ТЕКСТ ДЛЯ ЧТЕНИЯ →
------------------------------
В исследовании “Процесс композиторской работы” Булез утверждает, что творческий акт — это не финальная точка, а бесконечное переписывание, тестирование и поиск новых воплощений. Произведение здесь — не законченный объект, а живой лабораторный организм. Вдобавок, рассматривает свободу смешения жанров и подходов, призывает к мозаичному сочетанию техник и звукопластики, чтобы расширить границы художественного высказывания.

В позиции Булеза о процессе композиторской работы чувствуется влияние восточных философий, включая принципы незавершённости и открытого развития, которые близки буддизму и даосизму. Его акцент на процессе, изменчивости, возможности пересборки, отсутствии необходимости окончательной версии противостоит классической европейской идее рациональной композиции, где ценность лежит в завершённости, строгости структуры и единственности воплощения.
------------------------------
СОХРАНЁННЫЕ ЗАПИСИ →
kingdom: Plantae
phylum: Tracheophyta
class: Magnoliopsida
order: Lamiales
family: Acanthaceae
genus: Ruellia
------------------------------
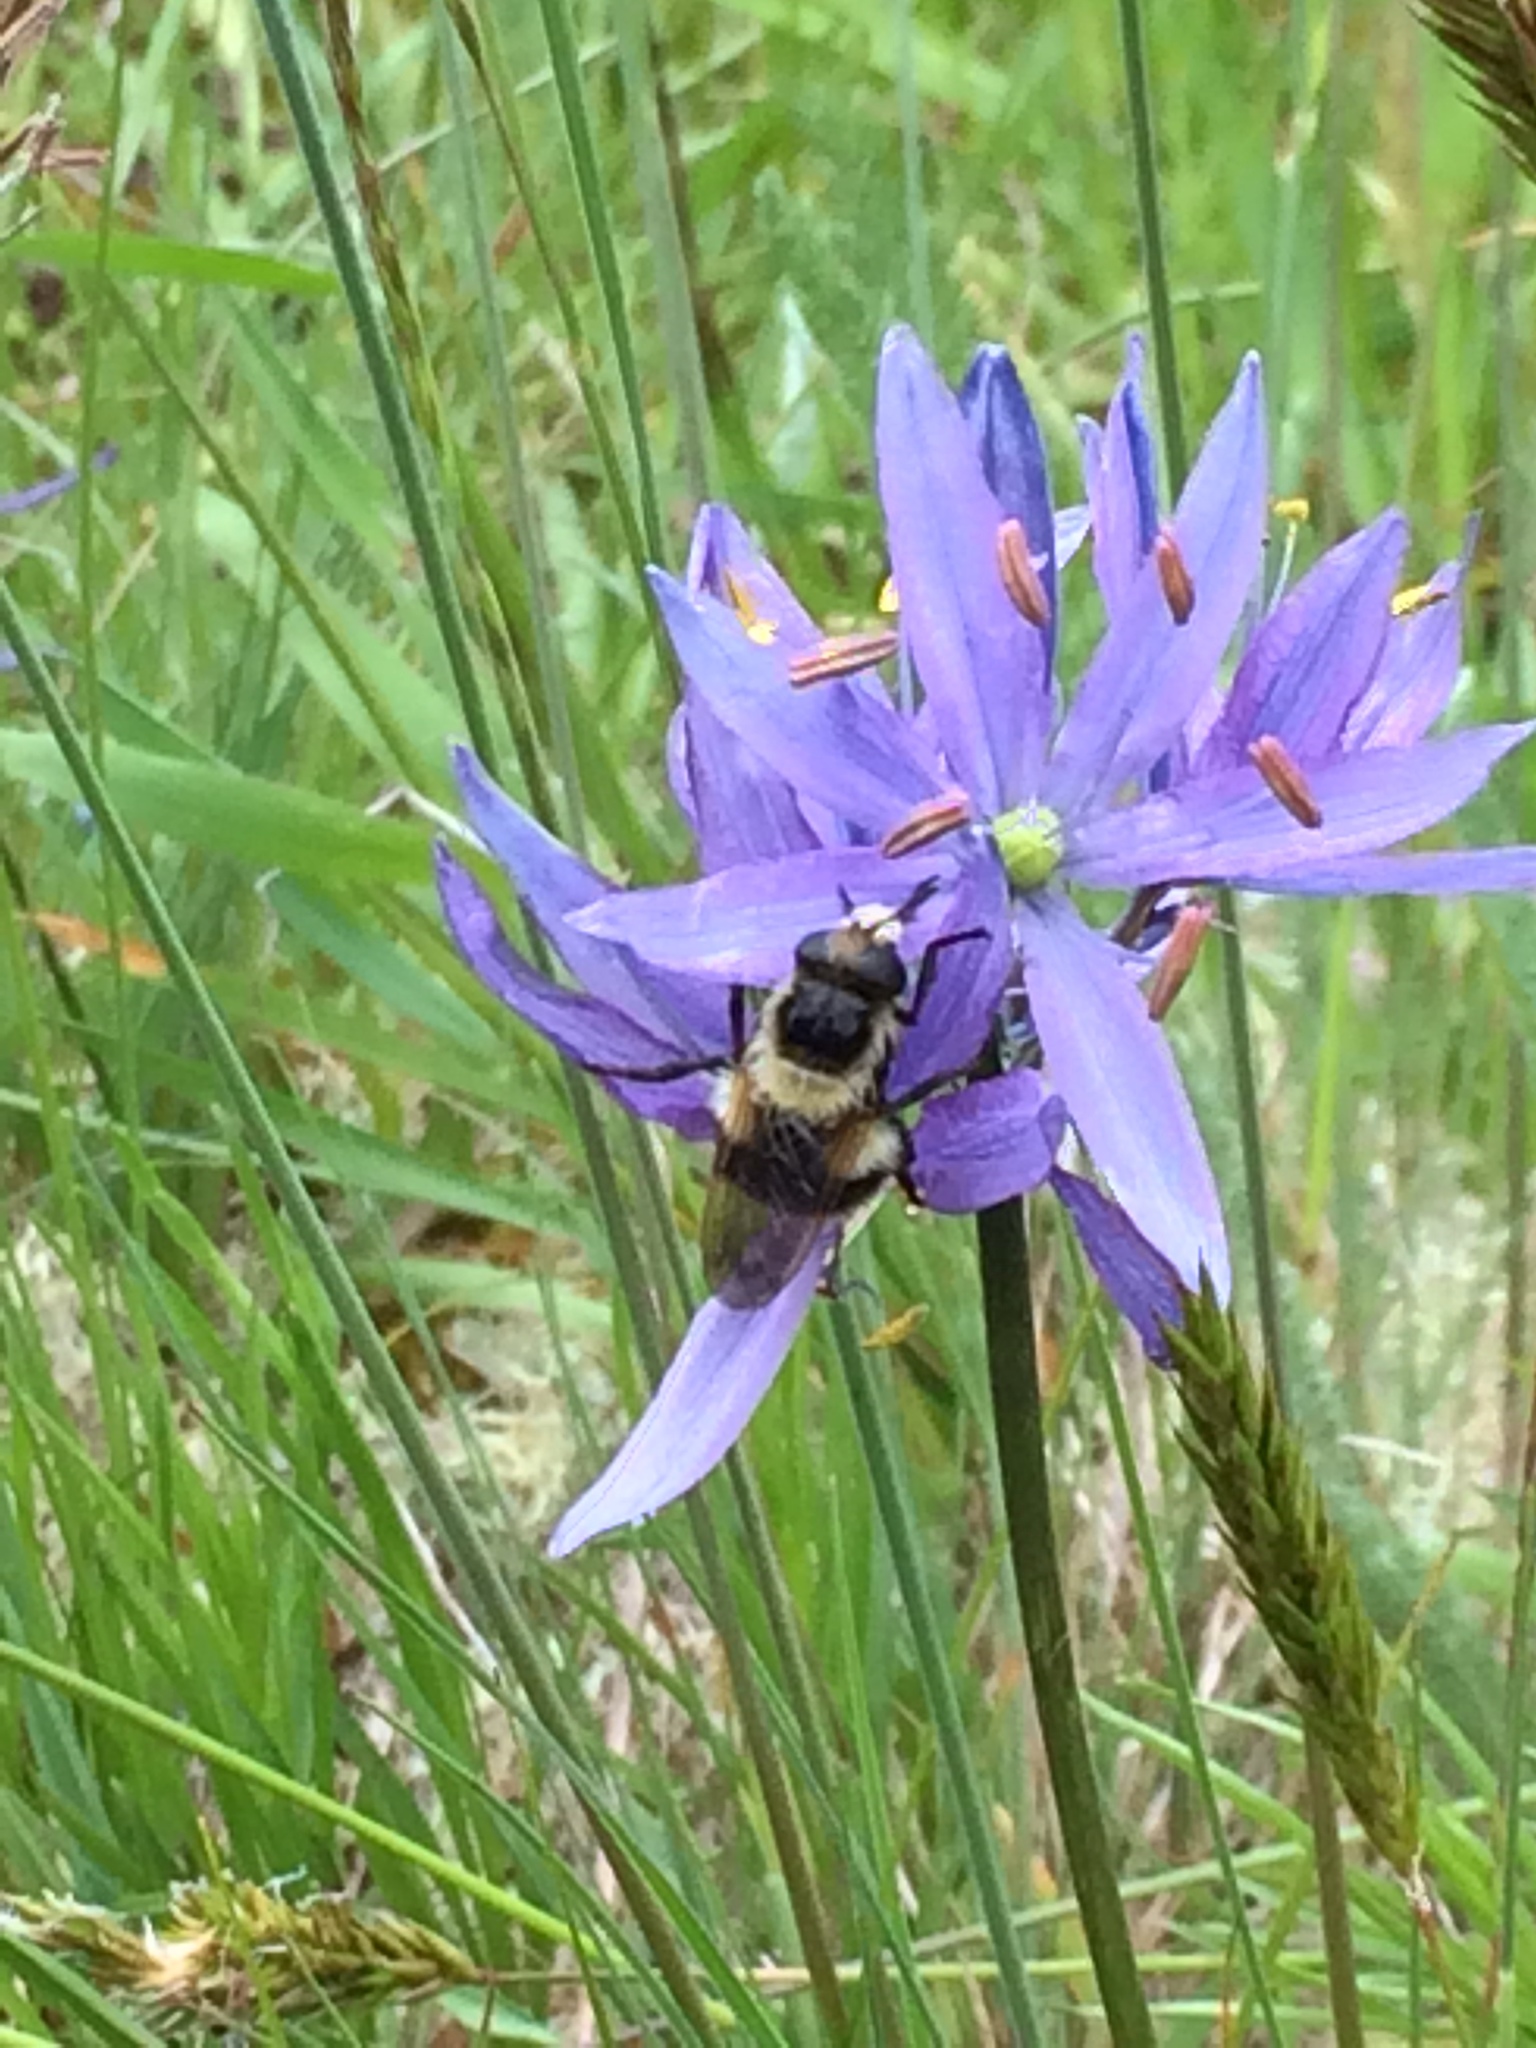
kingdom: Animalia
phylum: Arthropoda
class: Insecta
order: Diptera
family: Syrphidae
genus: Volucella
------------------------------
ЗАДАНИЯ →
[1] Перечислите всё, в чём, согласно тексту о Булезе, классическая европейская идея рациональной композиции видит ценность.
[2] Продолжите текст о Булезе, начиная сразу после его последнего предложения.

ОТВЕТЫ К ЗАДАНИЯМ →
[1] Согласно тексту, классическая европейская идея рациональной композиции видит ценность в завершённости, строгости структуры и единственности воплощения.

[2]
Однако, Булез не столько антиевропейский, сколько постевропейский мыслитель: он вырос из европейской традиции (особенно французского авангарда), но предпочёл комбинировать рациональное и открытое, предложив подход, в котором результат менее важен, чем творческая эволюция. Для Европы характерен культ единого произведения и попытка довести форму до совершенства; Булез критикует этот “культ результата”, смещая акцент на эксперимент, возвращение к материалу, его переписку, поиск новых путей.

Это не отвержение рациональности, а её преодоление — попытка интегрировать спонтанность, недоговорённость, вариативность в строгую систему. Его творчество — не отказ от интеллектуального закона, а перевод его на язык процесса, близкий восточной эстетике, но оформленный в терминах западной музыкальной техники. Такие идеи действительно выглядели для европейской сцены его времени революционно и даже вызывающе.

Вопрос мотивации такого радикального эксперимента у Булеза сложен и противоречив, и сомнения слушателя, привыкшего к эстетике, красоте и традиционному смыслу музыки в этом смысле вполне обоснованны. Булез, как и многие композиторы его поколения, жертвует формой и привычным “уровнем красоты” ради попытки вскрыть новые глубины восприятия звука, ритма, структуры — он ищет не столько гармонию, сколько возможности для поиска и открытий, пусть даже результатом становится “нойз”, трудный для восприятия массового уха.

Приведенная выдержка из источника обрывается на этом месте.